I mean, there’s really just a true lack of in-game cutscenes and dialogue outside the boring murder mystery flashbacks: instead, the game expects you to read all the glossary entries. And you know what, I might even have been fine with this, because after reading each entry, Neon appears and chimes in with her own comments, which is something I enjoyed quite a bit and consequently always looked forward to reading the entries to hear her thoughts.
No, the other, *bigger* problem is that these glossary entries have to be unlocked. By the end of the story I still didn’t have all the entries unlocked even though I cleared every chapter with an S rank — I’m not even sure what you’re supposed to do to unlock them, but at that point I was too frustrated to care. Instead, I just read some posts by Japanese bloggers to get a better idea of the plot and get answers to some of my remaining questions, because, as you might have guessed it, certain unlockable glossary entries apparently have some key plot info in them. So at that point I just went “fuck it, I’m done” and decided to consider the game “finished” in my mind.
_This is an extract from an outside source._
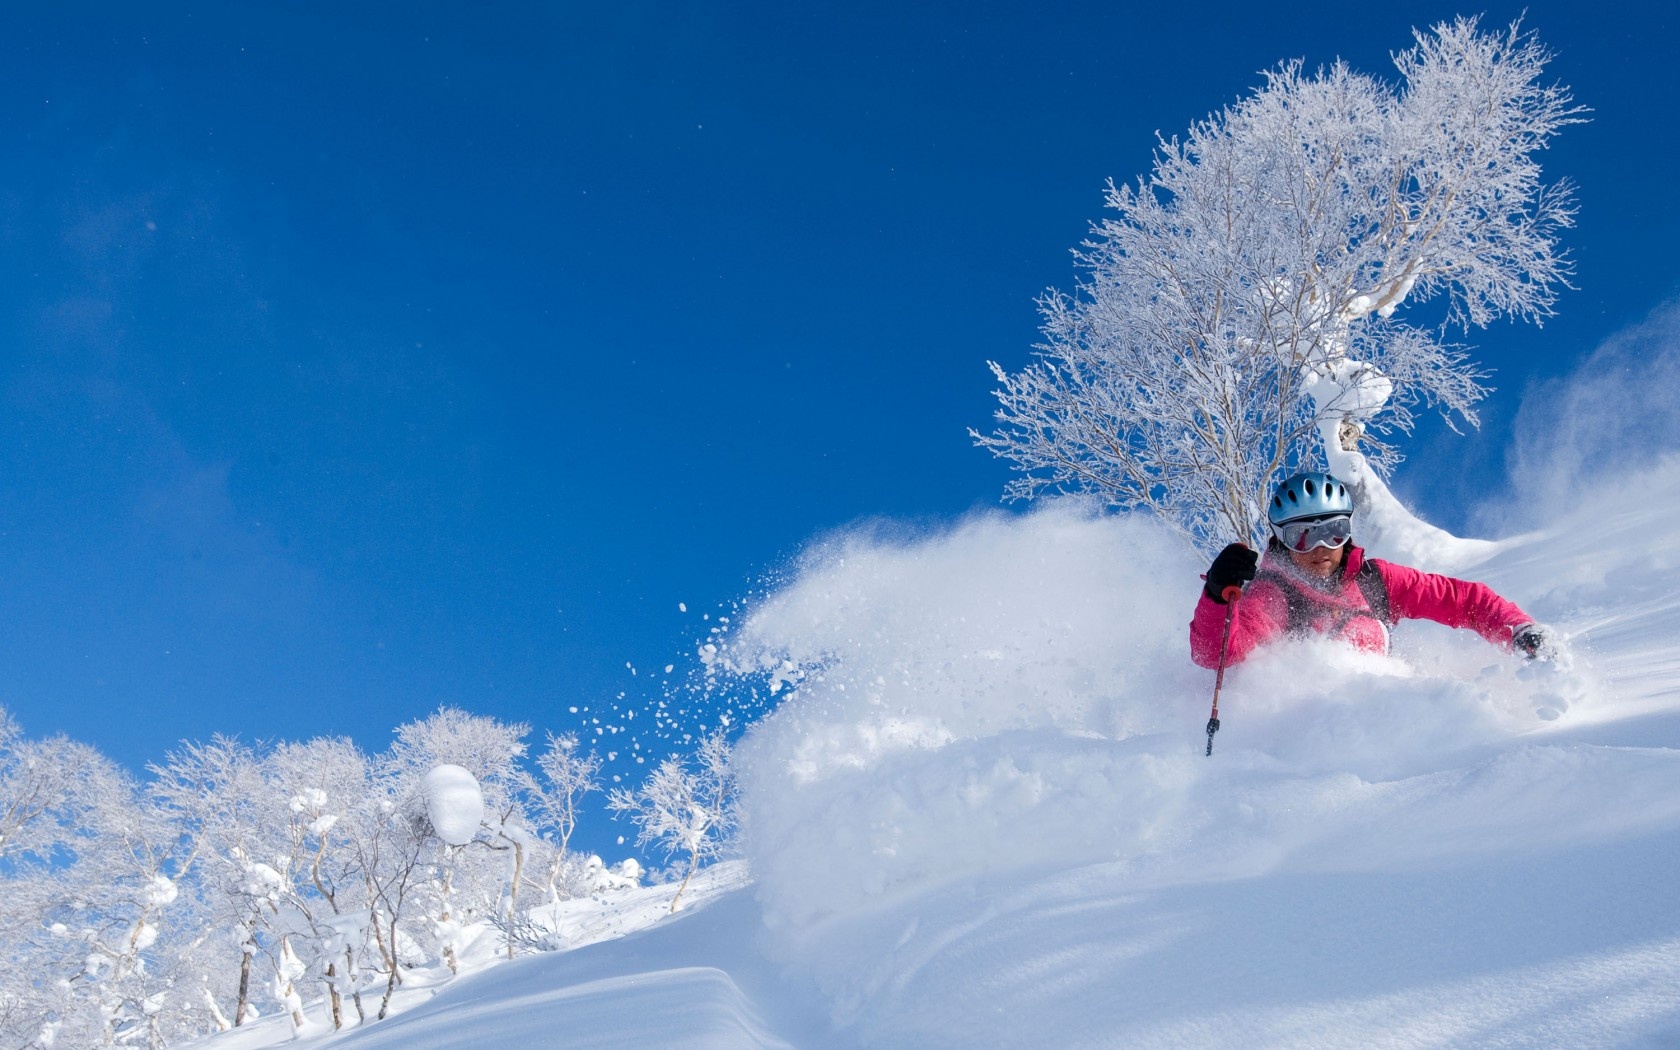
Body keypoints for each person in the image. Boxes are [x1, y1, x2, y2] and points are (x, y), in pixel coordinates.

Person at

So, Sigma Harmonics — what’s the verdict? Honestly, I desperately wished for it to be so much better, because it held some great potential, but it just didn’t quite work out in the end. I’ll admit, though, I had some moderate amount of fun as well. The battle system, albeit simple, was fresh, the soundtrack was great, and Neon was a cute enough heroine that I liked having her around, especially with her different personalities. However, it’s all bogged down by often repetitive and tedious detective gameplay, a somewhat confusing plot that isn’t fleshed out as much as it should’ve been (not talking about the glossary, but actual cutscenes and character development), and overall meh murder mysteries. I was entertained — and intrigued — enough to finish the main story, at least, so there’s that, and I might even go back to collect some of those accursed glossary entries later, when I’m bored and have nothing better to do.
Ah, dammit. I wanted to write a much harsher final paragraph than this, but ended up deleting it. Does Stockholm syndrome work with video games? Because my relationship with Sigma Harmonics might just be that. It’s not a very good game, but at least it tried to be a brave little pioneer with a heart of its own — it’s a shame that with all its pioneering, it kinda tripped over itself and fell head first into the mud.